Fantastic Four (2015)

Fantastic Four (2015) movie poster

director Josh Trank
viewed: 01/20/2015

Critics love to beat up on a bad movie.  I myself have noted that it’s sometimes more fun to write about a movie I hate as opposed to a movie I love.  And Josh Trank’s Fantastic Four was one for the ages of 2015.  It’s up for a lot of Golden Raspberries and clocks a 9% at Rotten Tomatoes.  It’s pre-planned sequel has been shelved.

The implosions behind the film are worth noting, and it’s worth reading Anthony Breznican’s article on for the scuttlebutt.  It’s also worth noting that Marvel Comics cancelled the Fantastic Four comic book series prior to the release of the film.  Speculation had it that Marvel didn’t want to build up a franchise whose rights belonged to another, in this case Fox.  The thinking was that if this thing tanked and Fox didn’t make a sequel, the rights would revert to Marvel/Disney and well, whatever happens then…who knows.

Could this property have been more beleaguered?

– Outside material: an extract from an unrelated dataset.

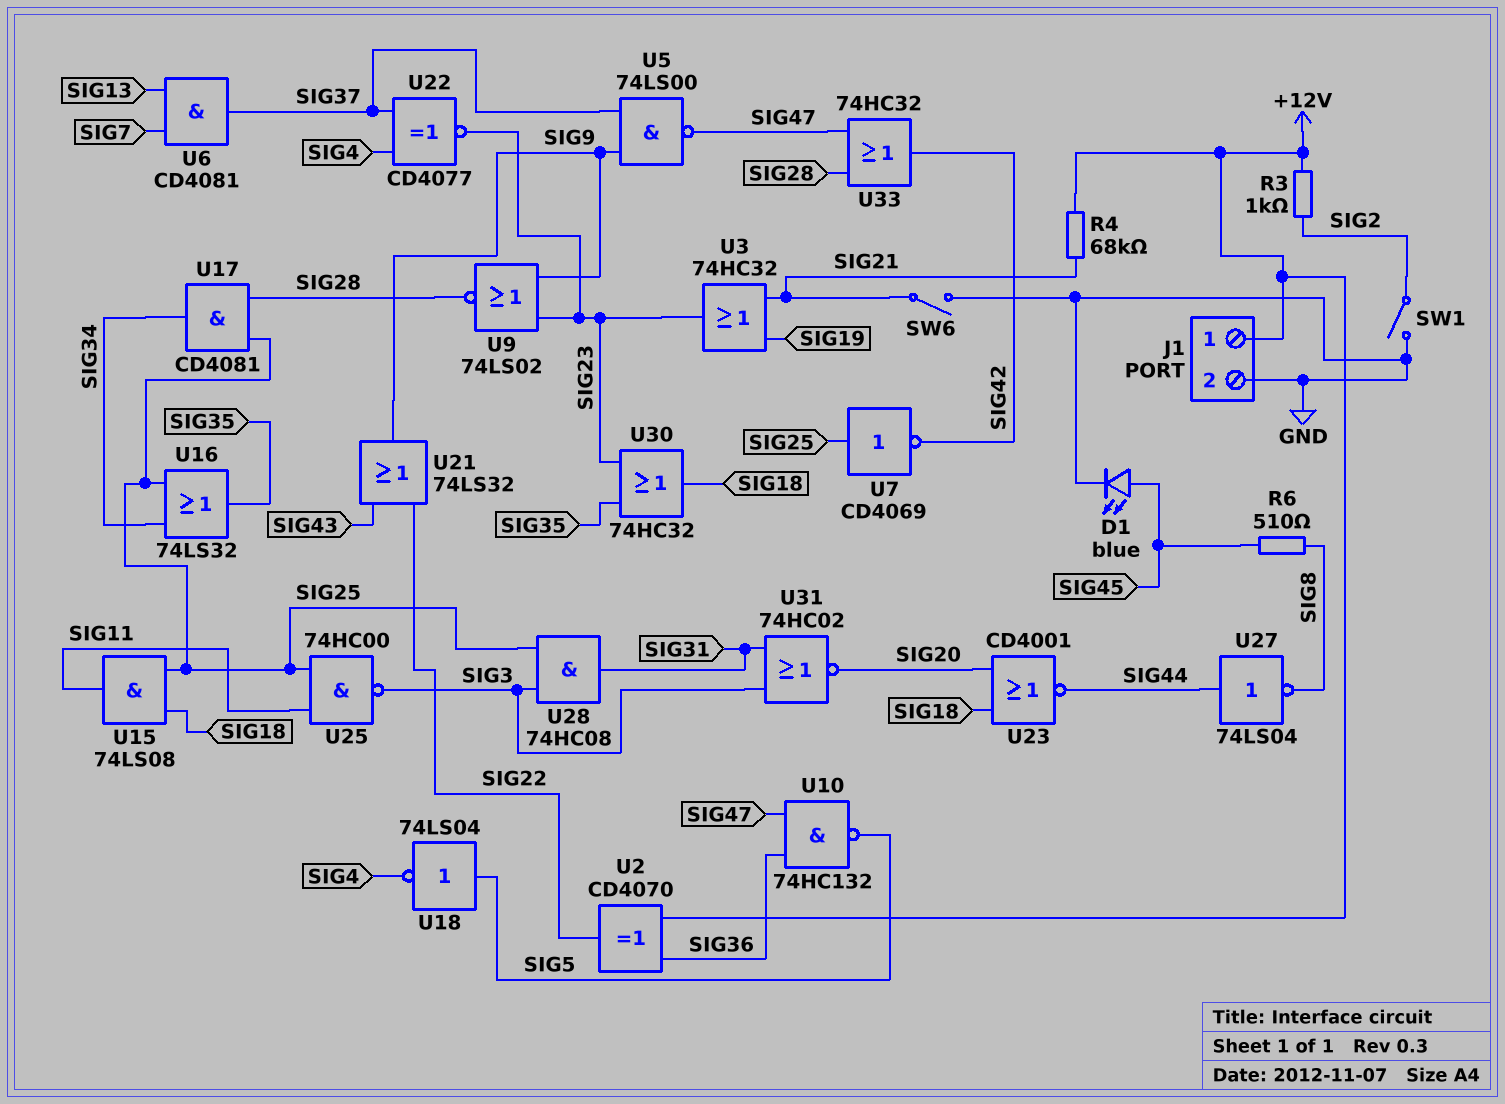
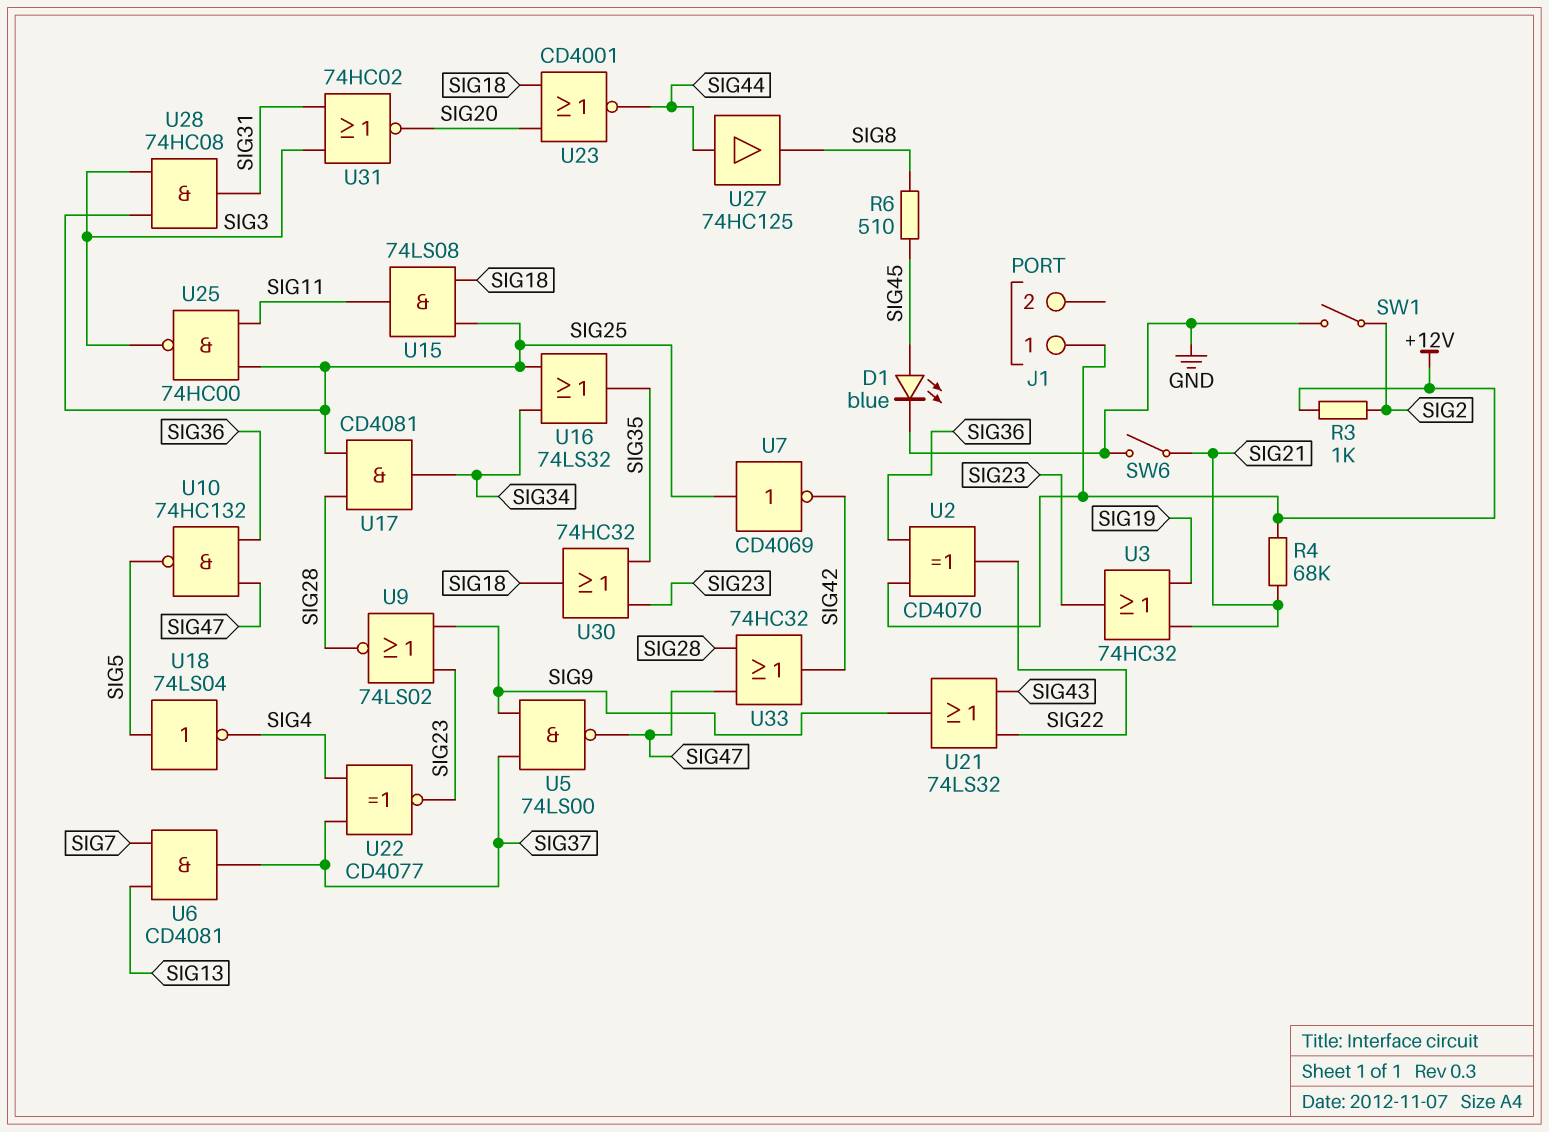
J1 pin 2: GND -> none
U27: NOT 74LS04 (in SIG44, out SIG8) -> buffer 74HC125 (in SIG44, out SIG8)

Marvel sold the film rights for the Fantastic Four initially for a relative song, which resulted in the notorious and obscure Roger Corman-produced flick from 1994.  Those rights were eventually parlayed into 20th Century Fox’s mitts and brought forth the two Jessica Alba movies of 2005 and 2007.  And it’s been since that time that Marvel went from scrapper to powerhouse to Disney acquisition, controlling their own product and developing what’s come to be known as the MCU (the Marvel Cinematic Universe).

How much do you think Marvel wants all their stuff back?  They got Spider-Man back last year in a partnership deal with Sony.  It’s probably much to their chagrin that the X-Men continue to thrive at Fox.

My daughter has become quite the fan of the MCU, and even though Fantastic Four is outside of the MCU, she was still pretty into seeing it.

It’s a strange resultant film.

It’s an origin film, re-worked from the comics, putting the four together with Victor von Doom (Toby Kebbell) getting spattered with weird energy from a trip to another dimension.  This is in part where the film has its best qualities.  I liked the casting of all the key characters Michael B. Jordan, Kate Mara, Jamie Bell, Miles Teller, and Kebbell too.  Making the characters younger, straight out of high school, more or less, gave them something a little different, vaguely fresh.  And up through the point where they become blasted with powers, the film moves along quickly and pretty well.

At 100 minutes, it’s one of the shorter movies out there, definitely one of the shortest superhero movies, which would be to its credit.  Except right after they get their powers, the story switches over where Teller’s Mr. Fantastic runs off by himself for a year, the others work for a quasi-government organization, and then decide to go after the other dimension again, where they find Doom, who got stuck on the planet and went crazy.

By the time it’s time for the showdown, there is no time left in the film.  The climactic battle is so mercifully short that it feels weird.  And the ending comes quick and embarrassingly glib.

It’s true, it’s a mess of a movie.  Who knows what it might have been.  Who knows to whom the blame belongs, on Trank or the studio.  Who knows what will become of the cinematic Fantastic Four.